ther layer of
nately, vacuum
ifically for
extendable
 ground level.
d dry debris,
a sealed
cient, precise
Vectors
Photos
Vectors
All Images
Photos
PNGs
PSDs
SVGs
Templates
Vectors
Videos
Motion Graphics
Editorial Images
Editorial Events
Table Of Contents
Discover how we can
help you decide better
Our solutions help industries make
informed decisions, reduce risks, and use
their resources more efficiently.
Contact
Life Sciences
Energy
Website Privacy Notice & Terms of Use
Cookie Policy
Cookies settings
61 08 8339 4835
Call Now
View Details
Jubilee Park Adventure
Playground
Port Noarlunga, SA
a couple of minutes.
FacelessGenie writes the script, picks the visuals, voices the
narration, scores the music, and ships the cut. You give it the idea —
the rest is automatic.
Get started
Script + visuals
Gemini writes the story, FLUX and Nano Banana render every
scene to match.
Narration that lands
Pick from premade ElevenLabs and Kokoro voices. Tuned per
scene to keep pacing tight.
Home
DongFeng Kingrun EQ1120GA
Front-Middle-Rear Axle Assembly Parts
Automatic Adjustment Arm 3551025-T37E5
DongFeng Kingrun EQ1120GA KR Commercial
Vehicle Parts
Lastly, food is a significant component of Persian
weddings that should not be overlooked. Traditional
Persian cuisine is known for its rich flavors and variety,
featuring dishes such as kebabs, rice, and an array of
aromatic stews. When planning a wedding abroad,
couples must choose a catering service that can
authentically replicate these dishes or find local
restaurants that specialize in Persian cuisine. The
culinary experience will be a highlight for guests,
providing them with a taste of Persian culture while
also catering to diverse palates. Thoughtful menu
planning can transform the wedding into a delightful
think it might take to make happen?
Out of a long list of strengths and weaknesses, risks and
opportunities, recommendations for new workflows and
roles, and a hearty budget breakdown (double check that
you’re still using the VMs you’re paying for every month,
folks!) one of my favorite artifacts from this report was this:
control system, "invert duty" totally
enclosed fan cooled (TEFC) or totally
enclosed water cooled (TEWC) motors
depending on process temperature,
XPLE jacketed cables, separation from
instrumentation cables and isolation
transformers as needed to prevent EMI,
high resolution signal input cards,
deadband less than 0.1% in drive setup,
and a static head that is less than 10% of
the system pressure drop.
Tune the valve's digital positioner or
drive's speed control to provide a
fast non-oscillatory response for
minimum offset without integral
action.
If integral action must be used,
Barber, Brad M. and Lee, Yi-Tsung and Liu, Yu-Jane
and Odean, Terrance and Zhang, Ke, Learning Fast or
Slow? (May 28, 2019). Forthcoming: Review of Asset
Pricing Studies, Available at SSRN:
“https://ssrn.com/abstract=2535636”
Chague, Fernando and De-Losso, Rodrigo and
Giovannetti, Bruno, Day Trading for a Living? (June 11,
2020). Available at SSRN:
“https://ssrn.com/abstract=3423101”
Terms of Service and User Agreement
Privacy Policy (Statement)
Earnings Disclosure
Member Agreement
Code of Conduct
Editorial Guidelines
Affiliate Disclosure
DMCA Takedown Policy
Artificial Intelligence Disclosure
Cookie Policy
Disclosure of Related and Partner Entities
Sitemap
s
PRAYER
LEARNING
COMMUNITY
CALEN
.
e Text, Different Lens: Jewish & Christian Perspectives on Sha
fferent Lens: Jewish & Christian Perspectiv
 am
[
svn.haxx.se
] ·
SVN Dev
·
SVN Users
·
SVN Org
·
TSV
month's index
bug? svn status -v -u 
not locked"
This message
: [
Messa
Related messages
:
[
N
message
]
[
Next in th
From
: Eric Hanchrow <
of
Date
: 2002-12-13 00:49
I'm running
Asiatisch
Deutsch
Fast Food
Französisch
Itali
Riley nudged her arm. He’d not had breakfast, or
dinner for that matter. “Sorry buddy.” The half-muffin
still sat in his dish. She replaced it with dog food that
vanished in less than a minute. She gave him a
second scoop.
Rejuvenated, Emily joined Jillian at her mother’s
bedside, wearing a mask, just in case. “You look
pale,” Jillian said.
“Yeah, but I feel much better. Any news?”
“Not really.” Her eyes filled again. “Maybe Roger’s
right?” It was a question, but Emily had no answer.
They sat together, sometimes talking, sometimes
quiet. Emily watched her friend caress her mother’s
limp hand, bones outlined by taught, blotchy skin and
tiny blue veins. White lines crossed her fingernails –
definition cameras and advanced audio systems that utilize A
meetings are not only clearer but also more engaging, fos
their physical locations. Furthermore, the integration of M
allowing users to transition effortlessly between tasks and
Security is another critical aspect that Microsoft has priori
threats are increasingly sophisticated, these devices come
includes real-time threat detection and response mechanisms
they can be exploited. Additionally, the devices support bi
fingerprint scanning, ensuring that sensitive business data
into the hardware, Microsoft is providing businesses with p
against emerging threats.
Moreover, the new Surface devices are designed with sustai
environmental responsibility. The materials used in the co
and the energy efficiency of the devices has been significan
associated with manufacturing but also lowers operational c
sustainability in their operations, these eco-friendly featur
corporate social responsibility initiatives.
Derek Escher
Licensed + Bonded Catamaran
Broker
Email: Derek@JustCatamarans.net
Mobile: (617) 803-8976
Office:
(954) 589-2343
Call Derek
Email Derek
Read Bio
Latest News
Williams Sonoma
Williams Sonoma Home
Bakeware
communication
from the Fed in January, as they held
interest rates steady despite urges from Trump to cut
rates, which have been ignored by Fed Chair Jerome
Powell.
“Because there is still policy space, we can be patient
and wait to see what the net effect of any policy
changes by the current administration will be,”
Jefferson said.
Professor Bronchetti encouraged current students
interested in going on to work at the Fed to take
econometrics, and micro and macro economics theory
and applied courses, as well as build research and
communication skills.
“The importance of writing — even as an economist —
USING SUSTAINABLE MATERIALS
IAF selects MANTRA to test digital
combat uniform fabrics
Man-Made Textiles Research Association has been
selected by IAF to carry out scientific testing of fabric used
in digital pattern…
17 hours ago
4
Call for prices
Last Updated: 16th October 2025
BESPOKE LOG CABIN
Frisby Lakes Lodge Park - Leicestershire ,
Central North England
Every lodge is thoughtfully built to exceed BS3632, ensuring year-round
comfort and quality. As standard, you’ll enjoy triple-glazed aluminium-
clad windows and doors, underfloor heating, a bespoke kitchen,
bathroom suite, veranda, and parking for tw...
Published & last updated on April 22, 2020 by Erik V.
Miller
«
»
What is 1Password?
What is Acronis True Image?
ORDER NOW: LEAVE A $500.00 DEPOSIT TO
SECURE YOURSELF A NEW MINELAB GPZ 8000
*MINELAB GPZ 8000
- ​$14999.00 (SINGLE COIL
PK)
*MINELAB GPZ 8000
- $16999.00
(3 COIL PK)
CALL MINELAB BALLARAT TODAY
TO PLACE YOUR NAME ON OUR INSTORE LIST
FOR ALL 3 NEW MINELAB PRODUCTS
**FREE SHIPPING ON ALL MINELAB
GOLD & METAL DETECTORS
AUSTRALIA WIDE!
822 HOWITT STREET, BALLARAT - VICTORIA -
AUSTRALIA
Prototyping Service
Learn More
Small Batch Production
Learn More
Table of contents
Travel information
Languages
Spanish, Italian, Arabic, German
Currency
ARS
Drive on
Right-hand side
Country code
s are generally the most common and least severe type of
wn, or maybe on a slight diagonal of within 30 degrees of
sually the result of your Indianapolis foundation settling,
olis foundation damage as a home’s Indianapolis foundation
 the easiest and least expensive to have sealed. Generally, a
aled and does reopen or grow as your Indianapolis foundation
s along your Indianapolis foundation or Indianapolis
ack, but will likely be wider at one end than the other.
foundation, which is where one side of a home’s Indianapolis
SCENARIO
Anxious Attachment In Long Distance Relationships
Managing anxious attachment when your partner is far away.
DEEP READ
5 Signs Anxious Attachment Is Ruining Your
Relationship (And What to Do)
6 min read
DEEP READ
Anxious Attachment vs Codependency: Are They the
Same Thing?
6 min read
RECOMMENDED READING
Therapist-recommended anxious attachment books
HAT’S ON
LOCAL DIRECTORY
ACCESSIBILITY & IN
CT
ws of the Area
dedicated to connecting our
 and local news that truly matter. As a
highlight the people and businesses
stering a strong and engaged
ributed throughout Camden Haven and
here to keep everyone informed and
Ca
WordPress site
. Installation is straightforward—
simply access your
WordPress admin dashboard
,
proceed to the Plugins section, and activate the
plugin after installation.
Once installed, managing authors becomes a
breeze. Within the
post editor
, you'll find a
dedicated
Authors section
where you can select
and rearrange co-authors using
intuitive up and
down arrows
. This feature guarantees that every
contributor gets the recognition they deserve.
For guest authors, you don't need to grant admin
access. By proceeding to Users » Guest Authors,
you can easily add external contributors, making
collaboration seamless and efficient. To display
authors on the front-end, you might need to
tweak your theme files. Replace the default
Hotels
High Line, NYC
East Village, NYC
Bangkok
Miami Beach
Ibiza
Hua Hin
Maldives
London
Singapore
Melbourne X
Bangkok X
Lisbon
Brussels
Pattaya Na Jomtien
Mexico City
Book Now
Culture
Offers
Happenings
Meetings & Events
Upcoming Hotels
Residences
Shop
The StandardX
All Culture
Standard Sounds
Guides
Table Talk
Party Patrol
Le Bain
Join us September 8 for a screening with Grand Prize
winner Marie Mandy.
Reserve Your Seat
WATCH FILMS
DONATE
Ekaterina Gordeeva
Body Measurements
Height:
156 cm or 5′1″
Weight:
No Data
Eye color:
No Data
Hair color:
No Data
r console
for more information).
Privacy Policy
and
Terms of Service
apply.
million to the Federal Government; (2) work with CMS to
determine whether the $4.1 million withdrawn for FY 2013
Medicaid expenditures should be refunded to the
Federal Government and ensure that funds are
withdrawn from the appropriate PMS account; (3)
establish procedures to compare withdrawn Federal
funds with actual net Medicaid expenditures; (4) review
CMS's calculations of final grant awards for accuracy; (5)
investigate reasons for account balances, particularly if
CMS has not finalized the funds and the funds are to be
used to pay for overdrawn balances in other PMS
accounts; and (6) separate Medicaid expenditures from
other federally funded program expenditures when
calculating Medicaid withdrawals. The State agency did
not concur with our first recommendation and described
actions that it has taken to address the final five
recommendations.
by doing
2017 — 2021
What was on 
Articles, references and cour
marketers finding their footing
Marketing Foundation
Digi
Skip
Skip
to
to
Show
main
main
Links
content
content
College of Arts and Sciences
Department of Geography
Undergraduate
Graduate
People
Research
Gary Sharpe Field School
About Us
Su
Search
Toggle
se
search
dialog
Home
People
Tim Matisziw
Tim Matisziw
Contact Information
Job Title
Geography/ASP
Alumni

[Exercise brief] Please copy the entries above verbatim, starting with the first line and going on through the line with "folks!) one of".

[Written answer]
ther layer of
nately, vacuum
ifically for
extendable
 ground level.
d dry debris,
a sealed
cient, precise
Vectors
Photos
Vectors
All Images
Photos
PNGs
PSDs
SVGs
Templates
Vectors
Videos
Motion Graphics
Editorial Images
Editorial Events
Table Of Contents
Discover how we can
help you decide better
Our solutions help industries make
informed decisions, reduce risks, and use
their resources more efficiently.
Contact
Life Sciences
Energy
Website Privacy Notice & Terms of Use
Cookie Policy
Cookies settings
61 08 8339 4835
Call Now
View Details
Jubilee Park Adventure
Playground
Port Noarlunga, SA
a couple of minutes.
FacelessGenie writes the script, picks the visuals, voices the
narration, scores the music, and ships the cut. You give it the idea —
the rest is automatic.
Get started
Script + visuals
Gemini writes the story, FLUX and Nano Banana render every
scene to match.
Narration that lands
Pick from premade ElevenLabs and Kokoro voices. Tuned per
scene to keep pacing tight.
Home
DongFeng Kingrun EQ1120GA
Front-Middle-Rear Axle Assembly Parts
Automatic Adjustment Arm 3551025-T37E5
DongFeng Kingrun EQ1120GA KR Commercial
Vehicle Parts
Lastly, food is a significant component of Persian
weddings that should not be overlooked. Traditional
Persian cuisine is known for its rich flavors and variety,
featuring dishes such as kebabs, rice, and an array of
aromatic stews. When planning a wedding abroad,
couples must choose a catering service that can
authentically replicate these dishes or find local
restaurants that specialize in Persian cuisine. The
culinary experience will be a highlight for guests,
providing them with a taste of Persian culture while
also catering to diverse palates. Thoughtful menu
planning can transform the wedding into a delightful
think it might take to make happen?
Out of a long list of strengths and weaknesses, risks and
opportunities, recommendations for new workflows and
roles, and a hearty budget breakdown (double check that
you’re still using the VMs you’re paying for every month,
folks!) one of my favorite artifacts from this report was this:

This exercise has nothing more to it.